Swoooooooooooon. Oh my goodness, my heart cannot take it.
The plot is this: Bathsheba Everdene (Carey Mulligan) is an independent woman. She meets a charming shepherd, and she is still an independent woman. She inherits a farm and attracts a bachelor from next door, and she is still an independent woman. She meets a soldier, and he touches her, and she gives in–but still, she doesn’t need him. She picks one in the end, but only because she’d like to have him around. There are plenty of sunsets and plenty of sensual moments, and it’s just the best.

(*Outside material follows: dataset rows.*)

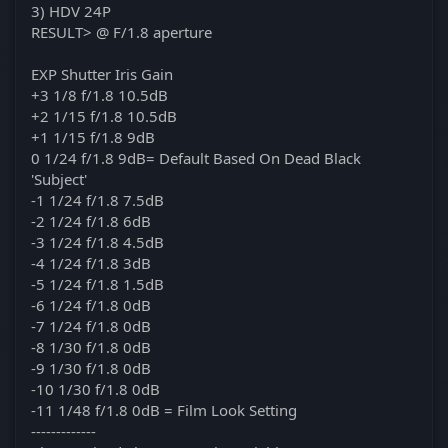
3) HDV 24P
RESULT> @ F/1.8 aperture
EXP Shutter Iris Gain
+3 1/8 f/1.8 10.5dB
+2 1/15 f/1.8 10.5dB
+1 1/15 f/1.8 9dB
0 1/24 f/1.8 9dB= Default Based On Dead Black
'Subject'
-1 1/24 f/1.8 7.5dB
-2 1/24 f/1.8 6dB
-3 1/24 f/1.8 4.5dB
-4 1/24 f/1.8 3dB
-5 1/24 f/1.8 1.5dB
-6 1/24 f/1.8 0dB
-7 1/24 f/1.8 0dB
-8 1/30 f/1.8 0dB
-9 1/30 f/1.8 0dB
-10 1/30 f/1.8 0dB
-11 1/48 f/1.8 0dB = Film Look Setting
-------------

I finally got my dad to watch it, and I think he loved it too. “Swooning” is really the perfect word to describe what I do when I watch this movie, and I do it for a million reasons. Watching this movie, my heart is the molten wax that rests near the candle flame, melted and yet so very warm.
Far from the Madding Crowd seems to live in every moment, rarely wishing to cut away, letting the native sounds of the scene pull you in. The acting is exemplary too, and Carey Mulligan needs to do so many more movies with Matthias Schoenaerts (for the record, I spelled it right off the top of my head). Their chemistry is warm and soothing to the soul.
The story isn’t without its complications, and the film, adapted from the book by Thomas Hardy, solves them beautifully. Even better, director Thomas Vinterberg injects enough art and passion into every frame, you almost want to pause the movie to look at them.
I cannot recommend this film enough, for far too many reasons to count. My incoherence in this review shows you just how this film leaves me. Let it sweep you off your feet, as it always does to me.